Thursday, June 03, 2010
No, no, no, no, NO! (Part 2)
I don’t remember what my last no,no,no,no,no thread was about. It must have bothered me then, and this one bothers me now: running regressions of salary to wins.
I just don’t know what to say at this point any more. I’ve got at least a dozen threads on this. Correlation increases as the number of games increases. It’s really that simple. There’s a huge difference between running a regression against 70 games and against 700 games. Every time I see one of these regressions, the implicit treatment of the OBSERVED winning percentage is that it’s a TRUE winning percentage.

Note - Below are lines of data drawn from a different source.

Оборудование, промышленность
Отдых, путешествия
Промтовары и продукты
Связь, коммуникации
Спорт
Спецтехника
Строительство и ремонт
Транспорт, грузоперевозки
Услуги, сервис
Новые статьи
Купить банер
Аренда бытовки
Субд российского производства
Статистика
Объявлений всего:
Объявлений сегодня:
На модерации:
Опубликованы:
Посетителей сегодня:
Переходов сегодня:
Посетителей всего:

Even if God were to tell you the exact talent level of every single player in MLB, you will never be able to get r=0.9999 between talent and winning %. Not unless you’ve got one million games played.

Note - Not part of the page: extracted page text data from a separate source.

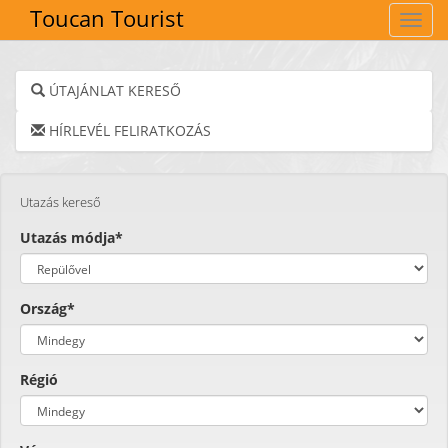
Toucan Tourist
Navig
ÚTAJÁNLAT KERESŐ
HÍRLEVÉL FELIRATKOZÁS
Utazás kereső
Utazás módja*
Ország*
Régió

Please, guys, stop it with regression analysis. Apologies to Hawkonomics for using his/her post as my target practice. I otherwise enjoy that blog.


Wow, this is just a disaster of a sentence (a criminal misuse of the concept of “statistical significance"):
“Second, we I run a regression (including a constant term), I find that payroll for the 2010 season is statistically insignificant. In other words in statistical terms payroll has zero effect on winning percentage at this point in the season. From that I would conclude that payroll for the 2010 MLB season has zero impact on winning percent in the 2010 season.”
So we really need a statistical test to tell us whether payroll is related to winning percentage? If it weren’t teams would have to be randomly paying for wins, if you know what I mean. In other words, they would have to be valuing players by throwing darts at a dartboard with wedges of 0 to around 5 WAR.